__Directive__
State how many lines of the material below contain the word "scientific". Reply with the number alone.

__Dataset records__
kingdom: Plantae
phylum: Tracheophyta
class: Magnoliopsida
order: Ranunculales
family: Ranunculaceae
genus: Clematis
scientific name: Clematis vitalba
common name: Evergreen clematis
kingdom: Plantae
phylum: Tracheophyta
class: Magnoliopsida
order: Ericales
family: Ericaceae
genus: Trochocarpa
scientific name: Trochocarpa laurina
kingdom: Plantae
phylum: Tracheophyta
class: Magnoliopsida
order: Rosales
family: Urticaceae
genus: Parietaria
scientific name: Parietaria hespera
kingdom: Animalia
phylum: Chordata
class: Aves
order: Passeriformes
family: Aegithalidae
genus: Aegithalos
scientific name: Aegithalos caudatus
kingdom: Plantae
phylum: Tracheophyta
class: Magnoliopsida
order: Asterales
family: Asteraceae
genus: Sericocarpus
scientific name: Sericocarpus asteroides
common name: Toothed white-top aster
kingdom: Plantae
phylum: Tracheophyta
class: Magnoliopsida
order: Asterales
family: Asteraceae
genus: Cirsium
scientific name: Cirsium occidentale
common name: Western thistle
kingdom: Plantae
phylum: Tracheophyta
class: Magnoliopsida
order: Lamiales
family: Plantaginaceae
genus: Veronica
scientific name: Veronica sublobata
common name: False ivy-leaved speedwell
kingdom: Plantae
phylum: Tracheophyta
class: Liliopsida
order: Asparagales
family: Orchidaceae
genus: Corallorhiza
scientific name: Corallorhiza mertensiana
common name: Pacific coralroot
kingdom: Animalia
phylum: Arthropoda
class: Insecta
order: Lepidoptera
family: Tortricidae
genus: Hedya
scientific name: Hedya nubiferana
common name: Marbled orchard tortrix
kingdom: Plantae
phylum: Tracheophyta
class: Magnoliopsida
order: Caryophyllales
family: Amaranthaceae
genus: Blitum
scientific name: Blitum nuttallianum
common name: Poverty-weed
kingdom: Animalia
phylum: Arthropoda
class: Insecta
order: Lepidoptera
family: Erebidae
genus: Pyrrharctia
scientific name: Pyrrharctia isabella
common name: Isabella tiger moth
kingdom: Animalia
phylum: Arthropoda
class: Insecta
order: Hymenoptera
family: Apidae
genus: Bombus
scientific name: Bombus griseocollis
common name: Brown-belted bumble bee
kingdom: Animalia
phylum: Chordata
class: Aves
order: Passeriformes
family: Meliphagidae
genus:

__Solution to this exercise__
12